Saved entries
───

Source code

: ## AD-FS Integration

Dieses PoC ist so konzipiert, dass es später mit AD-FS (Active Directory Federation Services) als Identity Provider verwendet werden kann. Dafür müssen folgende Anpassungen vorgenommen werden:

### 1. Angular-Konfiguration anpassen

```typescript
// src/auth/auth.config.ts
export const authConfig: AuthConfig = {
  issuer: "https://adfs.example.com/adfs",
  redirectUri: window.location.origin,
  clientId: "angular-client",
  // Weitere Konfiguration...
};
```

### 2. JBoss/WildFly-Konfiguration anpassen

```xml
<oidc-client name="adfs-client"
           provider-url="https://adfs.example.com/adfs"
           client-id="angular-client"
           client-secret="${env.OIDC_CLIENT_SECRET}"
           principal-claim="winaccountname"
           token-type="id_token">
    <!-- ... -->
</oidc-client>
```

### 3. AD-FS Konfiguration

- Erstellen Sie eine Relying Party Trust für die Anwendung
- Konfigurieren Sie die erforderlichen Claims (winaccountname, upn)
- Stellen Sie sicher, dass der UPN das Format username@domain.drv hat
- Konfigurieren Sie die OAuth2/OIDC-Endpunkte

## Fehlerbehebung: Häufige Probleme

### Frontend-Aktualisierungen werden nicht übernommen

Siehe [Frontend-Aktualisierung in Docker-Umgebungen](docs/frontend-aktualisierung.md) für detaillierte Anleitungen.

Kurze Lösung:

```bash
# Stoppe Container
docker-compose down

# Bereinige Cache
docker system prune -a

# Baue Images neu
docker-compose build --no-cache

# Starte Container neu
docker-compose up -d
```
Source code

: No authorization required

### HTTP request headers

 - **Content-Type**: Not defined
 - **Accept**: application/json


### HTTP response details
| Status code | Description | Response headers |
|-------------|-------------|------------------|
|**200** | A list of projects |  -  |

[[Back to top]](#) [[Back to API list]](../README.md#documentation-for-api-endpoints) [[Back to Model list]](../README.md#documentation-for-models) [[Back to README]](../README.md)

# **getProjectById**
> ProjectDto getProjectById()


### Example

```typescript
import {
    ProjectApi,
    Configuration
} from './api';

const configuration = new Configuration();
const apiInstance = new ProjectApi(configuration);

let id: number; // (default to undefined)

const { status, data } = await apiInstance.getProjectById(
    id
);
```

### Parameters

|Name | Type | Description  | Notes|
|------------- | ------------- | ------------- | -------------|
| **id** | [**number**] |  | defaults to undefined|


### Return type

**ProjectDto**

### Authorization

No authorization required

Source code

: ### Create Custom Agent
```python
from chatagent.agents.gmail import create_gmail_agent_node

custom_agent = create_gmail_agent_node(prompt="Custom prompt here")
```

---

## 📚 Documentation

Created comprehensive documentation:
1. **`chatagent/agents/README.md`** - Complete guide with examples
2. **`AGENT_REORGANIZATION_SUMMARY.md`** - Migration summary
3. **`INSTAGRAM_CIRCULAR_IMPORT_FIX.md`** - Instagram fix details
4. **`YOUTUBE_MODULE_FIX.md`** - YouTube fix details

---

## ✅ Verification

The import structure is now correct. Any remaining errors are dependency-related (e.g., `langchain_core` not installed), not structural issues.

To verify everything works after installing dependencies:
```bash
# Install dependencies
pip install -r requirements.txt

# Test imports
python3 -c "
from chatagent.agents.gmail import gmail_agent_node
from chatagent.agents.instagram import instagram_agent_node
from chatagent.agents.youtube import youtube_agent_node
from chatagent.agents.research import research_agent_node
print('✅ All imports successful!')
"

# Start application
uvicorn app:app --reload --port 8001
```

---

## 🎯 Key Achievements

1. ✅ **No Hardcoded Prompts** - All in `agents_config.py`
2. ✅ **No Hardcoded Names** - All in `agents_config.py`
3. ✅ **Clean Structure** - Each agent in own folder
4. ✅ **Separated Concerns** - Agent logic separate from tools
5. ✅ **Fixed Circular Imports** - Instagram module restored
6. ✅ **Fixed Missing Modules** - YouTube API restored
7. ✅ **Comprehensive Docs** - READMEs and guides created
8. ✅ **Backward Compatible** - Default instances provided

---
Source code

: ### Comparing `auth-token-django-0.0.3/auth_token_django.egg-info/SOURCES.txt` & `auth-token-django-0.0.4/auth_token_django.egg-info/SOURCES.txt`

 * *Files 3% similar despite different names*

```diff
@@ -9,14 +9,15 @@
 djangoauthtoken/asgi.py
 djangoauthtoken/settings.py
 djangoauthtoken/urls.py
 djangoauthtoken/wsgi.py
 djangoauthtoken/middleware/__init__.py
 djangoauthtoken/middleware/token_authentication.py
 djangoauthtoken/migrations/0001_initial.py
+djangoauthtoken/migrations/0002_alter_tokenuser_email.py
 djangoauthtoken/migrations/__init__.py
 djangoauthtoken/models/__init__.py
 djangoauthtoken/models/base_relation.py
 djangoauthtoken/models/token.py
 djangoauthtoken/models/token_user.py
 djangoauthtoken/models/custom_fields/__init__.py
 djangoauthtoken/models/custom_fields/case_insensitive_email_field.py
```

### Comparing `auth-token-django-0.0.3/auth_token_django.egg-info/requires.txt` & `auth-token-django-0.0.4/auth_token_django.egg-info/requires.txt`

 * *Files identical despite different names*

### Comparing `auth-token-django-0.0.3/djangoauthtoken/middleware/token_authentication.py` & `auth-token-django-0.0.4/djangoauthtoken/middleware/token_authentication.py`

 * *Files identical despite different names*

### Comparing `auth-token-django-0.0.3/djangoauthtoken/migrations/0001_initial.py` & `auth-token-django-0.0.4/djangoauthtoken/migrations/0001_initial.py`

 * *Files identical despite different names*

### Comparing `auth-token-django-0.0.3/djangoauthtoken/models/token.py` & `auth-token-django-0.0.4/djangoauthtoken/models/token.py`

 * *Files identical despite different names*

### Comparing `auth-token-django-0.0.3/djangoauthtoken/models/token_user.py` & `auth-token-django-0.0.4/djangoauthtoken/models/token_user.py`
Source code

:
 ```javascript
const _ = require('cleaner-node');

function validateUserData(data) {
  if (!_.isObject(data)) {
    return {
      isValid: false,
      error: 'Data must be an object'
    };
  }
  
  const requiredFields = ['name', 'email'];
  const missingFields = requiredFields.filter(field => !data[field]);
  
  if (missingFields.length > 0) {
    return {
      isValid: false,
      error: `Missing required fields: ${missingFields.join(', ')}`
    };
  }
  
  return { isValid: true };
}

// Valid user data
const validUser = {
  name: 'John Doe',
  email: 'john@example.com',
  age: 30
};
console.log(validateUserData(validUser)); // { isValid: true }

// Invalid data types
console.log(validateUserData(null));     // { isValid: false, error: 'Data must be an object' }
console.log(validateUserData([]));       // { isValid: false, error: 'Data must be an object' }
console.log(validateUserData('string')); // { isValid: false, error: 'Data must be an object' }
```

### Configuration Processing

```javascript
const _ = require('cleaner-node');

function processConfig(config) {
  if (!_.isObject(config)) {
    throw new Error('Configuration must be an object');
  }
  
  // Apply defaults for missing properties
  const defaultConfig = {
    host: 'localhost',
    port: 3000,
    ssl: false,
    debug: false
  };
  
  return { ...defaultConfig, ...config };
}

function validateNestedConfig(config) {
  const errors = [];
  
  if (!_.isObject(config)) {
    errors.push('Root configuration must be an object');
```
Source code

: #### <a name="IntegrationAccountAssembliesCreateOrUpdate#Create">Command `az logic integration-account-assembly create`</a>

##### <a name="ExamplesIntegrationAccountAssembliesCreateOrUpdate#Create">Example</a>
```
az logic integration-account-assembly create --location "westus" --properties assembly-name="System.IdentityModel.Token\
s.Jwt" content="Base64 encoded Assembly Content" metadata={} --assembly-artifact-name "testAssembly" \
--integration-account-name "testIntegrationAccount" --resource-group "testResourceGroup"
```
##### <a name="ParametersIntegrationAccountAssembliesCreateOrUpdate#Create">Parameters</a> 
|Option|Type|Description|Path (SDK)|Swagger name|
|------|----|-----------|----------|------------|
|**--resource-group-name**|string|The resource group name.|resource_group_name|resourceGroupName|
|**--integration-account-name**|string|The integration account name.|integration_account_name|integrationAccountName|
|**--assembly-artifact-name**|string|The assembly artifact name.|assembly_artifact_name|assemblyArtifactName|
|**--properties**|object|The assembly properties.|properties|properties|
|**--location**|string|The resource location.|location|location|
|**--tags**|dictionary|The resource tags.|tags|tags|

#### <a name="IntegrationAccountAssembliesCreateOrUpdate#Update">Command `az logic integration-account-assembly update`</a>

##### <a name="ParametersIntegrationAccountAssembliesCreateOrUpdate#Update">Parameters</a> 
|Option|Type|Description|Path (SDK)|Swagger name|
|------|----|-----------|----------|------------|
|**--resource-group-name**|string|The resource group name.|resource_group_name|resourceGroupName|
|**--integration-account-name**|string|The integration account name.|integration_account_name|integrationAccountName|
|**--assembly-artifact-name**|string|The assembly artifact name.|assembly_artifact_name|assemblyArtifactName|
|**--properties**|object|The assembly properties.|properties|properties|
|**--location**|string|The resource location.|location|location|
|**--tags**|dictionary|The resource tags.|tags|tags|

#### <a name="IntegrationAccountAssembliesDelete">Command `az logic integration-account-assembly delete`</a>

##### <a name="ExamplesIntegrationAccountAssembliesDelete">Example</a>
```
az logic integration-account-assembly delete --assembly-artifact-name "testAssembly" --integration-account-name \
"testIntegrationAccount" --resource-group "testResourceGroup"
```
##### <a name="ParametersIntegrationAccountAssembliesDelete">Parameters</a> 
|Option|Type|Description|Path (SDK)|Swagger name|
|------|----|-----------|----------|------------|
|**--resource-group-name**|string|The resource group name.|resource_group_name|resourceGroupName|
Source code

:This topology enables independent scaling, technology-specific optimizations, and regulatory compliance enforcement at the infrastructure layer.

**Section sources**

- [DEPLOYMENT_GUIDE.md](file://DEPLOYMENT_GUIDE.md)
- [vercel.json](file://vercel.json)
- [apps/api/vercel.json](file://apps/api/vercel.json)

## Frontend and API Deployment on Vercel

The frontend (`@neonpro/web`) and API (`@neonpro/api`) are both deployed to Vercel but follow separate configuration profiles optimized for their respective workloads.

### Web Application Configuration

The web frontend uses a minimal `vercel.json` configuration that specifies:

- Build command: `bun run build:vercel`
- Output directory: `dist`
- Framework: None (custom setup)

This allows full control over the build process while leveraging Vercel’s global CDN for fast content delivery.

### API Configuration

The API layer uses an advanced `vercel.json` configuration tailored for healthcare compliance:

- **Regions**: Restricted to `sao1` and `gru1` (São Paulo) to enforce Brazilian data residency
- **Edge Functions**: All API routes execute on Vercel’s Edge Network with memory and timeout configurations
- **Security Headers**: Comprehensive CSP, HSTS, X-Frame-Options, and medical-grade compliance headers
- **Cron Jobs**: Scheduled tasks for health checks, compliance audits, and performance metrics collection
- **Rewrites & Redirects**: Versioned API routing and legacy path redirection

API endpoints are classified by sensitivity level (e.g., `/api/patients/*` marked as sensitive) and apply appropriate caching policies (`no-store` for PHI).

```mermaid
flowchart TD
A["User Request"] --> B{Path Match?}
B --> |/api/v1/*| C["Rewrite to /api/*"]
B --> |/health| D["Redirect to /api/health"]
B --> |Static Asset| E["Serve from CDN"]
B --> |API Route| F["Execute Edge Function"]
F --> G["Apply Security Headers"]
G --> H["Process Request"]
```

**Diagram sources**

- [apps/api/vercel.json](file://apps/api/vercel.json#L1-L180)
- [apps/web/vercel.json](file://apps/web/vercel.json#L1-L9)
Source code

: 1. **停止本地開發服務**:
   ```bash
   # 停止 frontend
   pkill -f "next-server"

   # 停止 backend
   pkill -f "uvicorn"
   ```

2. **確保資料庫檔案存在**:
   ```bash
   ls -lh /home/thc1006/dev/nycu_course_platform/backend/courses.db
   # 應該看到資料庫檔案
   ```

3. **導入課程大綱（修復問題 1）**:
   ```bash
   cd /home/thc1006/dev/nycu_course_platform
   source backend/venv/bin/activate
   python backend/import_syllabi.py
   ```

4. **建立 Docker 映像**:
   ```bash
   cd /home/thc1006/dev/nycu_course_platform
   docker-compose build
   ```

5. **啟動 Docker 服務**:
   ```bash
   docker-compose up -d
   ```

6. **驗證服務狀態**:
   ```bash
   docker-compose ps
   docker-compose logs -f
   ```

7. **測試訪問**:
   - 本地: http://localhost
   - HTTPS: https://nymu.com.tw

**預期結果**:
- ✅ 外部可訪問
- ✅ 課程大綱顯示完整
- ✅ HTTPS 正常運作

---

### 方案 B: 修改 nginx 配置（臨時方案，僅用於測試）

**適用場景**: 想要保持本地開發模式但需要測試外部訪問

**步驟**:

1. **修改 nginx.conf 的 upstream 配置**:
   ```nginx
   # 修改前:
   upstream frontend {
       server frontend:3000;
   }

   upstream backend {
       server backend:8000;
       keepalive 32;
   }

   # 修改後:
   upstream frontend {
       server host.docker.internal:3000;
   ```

───

- ACTIVITY -
Wherever "layer" occurs in the records above, copy the line it sits in.

- REPLY -
:This topology enables independent scaling, technology-specific optimizations, and regulatory compliance enforcement at the infrastructure layer.
The API layer uses an advanced `vercel.json` configuration tailored for healthcare compliance:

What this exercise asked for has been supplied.